The other main reason friendships end (in my opinion) is because of pride.
Think about this: as adults, what are arguments between friends about? Maybe one friend made a really nasty comment. Or refuses to acknowledge your side of an argument. Or forgot your birthday.
Most arguments or rifts can be solved with a sincere apology.
And most friends who make nasty or passive aggressive comments--well, we all know that people who say mean things to others are usually dealing with some sort of major issue in their own lives and their inner turmoil comes out onto the ones that love them most.
I had a friend at one point make a number of really strange and negative accusations to me. It was done over dinner, very randomly in the middle of great conversation, in a public place and in such a harsh way that I cried. That night, after it happened, I realized those strange accusations were not at all about me--they were about her.

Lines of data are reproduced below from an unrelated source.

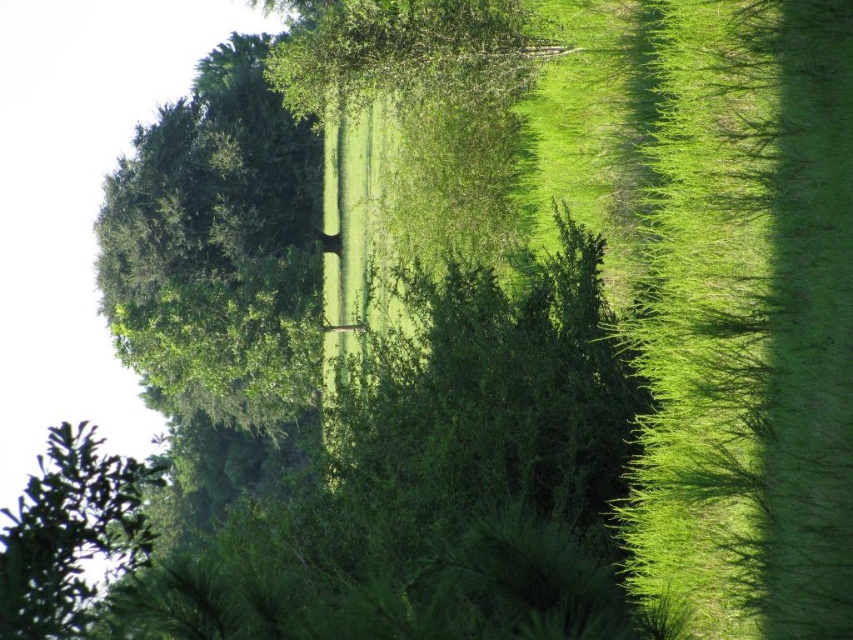
Question: Does green leafy hedge at center lie behind green leafy tree at upper left?

Choices:
 (A) yes
 (B) no

Answer: (A)

Question: Is green leafy hedge at center bigger than green leafy tree at upper left?

Choices:
 (A) yes
 (B) no

Answer: (B)

Question: Can you confirm if green leafy hedge at center is positioned below green leafy tree at upper left?

Choices:
 (A) no
 (B) yes

Answer: (A)

Question: Among these objects, which one is nearest to the camera?

Choices:
 (A) green leafy hedge at center
 (B) green leafy tree at upper left

Answer: (B)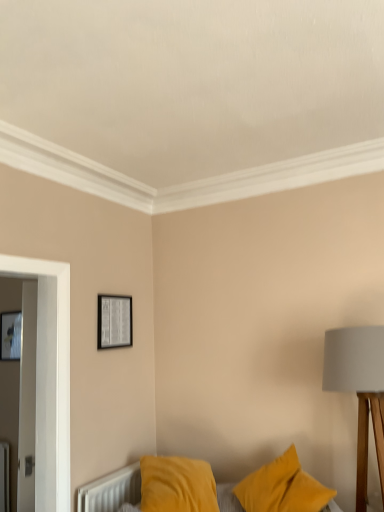
Question: From their relative heights in the image, would you say matte gray fabric lampshade at right is taller or shorter than matte black picture frame at upper center, which is counted as the 2th picture frame, starting from the left?

Choices:
 (A) tall
 (B) short

Answer: (A)

Question: From a real-world perspective, is matte gray fabric lampshade at right physically located above or below matte black picture frame at upper center, which is counted as the 2th picture frame, starting from the left?

Choices:
 (A) below
 (B) above

Answer: (A)

Question: Which is nearer to the matte black picture frame at upper center, which is counted as the 2th picture frame, starting from the left?

Choices:
 (A) velvet yellow pillows at lower center
 (B) matte gray fabric lampshade at right
 (C) matte black picture frame at upper left, the first picture frame when ordered from back to front

Answer: (A)

Question: Which object is positioned closest to the velvet yellow pillows at lower center?

Choices:
 (A) matte black picture frame at upper left, which is counted as the 2th picture frame, starting from the front
 (B) matte gray fabric lampshade at right
 (C) matte black picture frame at upper center, arranged as the 1th picture frame when viewed from the front

Answer: (C)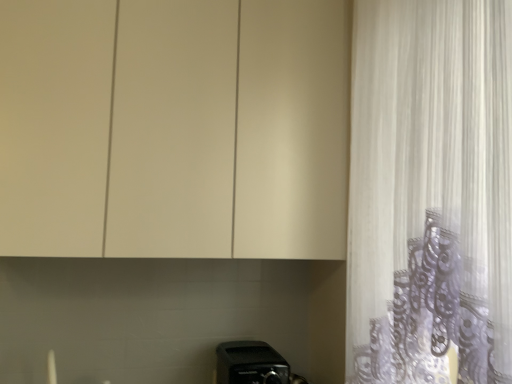
Question: From a real-world perspective, is matte white cabinet at upper center above or below white sheer curtain at right?

Choices:
 (A) above
 (B) below

Answer: (A)

Question: In the image, is matte white cabinet at upper center on the left side or the right side of white sheer curtain at right?

Choices:
 (A) right
 (B) left

Answer: (B)

Question: Which object is positioned closest to the matte white cabinet at upper center?

Choices:
 (A) white sheer curtain at right
 (B) black plastic toaster at lower center

Answer: (A)

Question: Which object is the closest to the white sheer curtain at right?

Choices:
 (A) black plastic toaster at lower center
 (B) matte white cabinet at upper center

Answer: (B)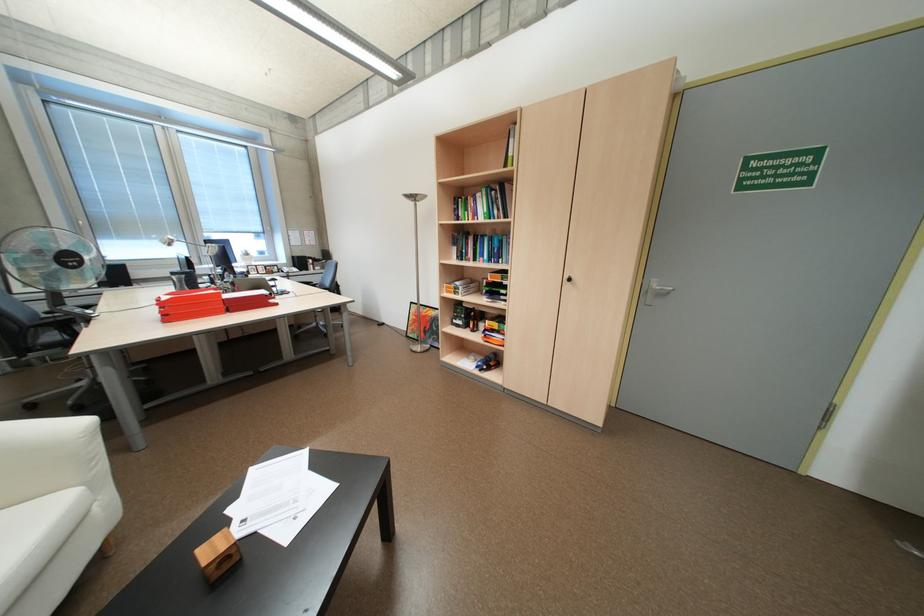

Have you ever had someone do that to you before? They tell you that maybe, oh, let's say they tell you that you're lazy---when in reality, they're the lazy one.
Needless to say, I would bet a lot of money on the fact that she knew the things she said to me were actually true for her, not me.
Anyway, I knew that she would have a hard time apologizing so I went over to see her a few days later and she never brought it up. She never apologized to me. And we haven't spoken since.
All in all, to apologize to someone requires that you be vulnurable and not prideful. To really listen to someone requires the same. And that's why I think pride is the reason for a lot of friendships ending.
Internet Friends Are Not Different From Real-Life Friends Maybe in 1999 they were--remember how scary it was to talk to others on the internet and share identifying information? I remember I was not allowed to have an email address with my name in it or someone might find me and kill me. And I know I wasn't the only one.
Anyway, just because you have a friend on the internet, don't put them into a different class of friendship. If you spend time talking to each other and are both equally interested in each other's well-being--how can you argue that they are any less important?
A Pen Pal is a Blend Between Adult Friendships and Childhood Friendships, That's Why We Treasure Them So Much When I receive a nice letter from a new pen pal- they automatically become my friend. They automatically become someone I care about and think about. They become part of my very special, secret, inner circle.
I tell my pen pals everything. Anything. We share deep, dark secrets (like when you're a kid under a blanket with a flashlight.) We talk about important things--things that are important to us. We share stories and lessons learned. Sometimes we cry to each other in letters as we report sad news. We grow up together, too.
I love my pen pals. In many ways, they really are part of that inner circle, that circle of people you are so close with that absolutely nothing could tear you apart.
And we've never met in person.
We only know each other by envelopes, paper and ink.
And maybe the extra special way they sign their notes to us.
Love & Letters,
OK, what do you guys think? Do you have anything to add? Anyone have a good friendship example, whether good or bad?
Are pen pals as special to you as they are to me?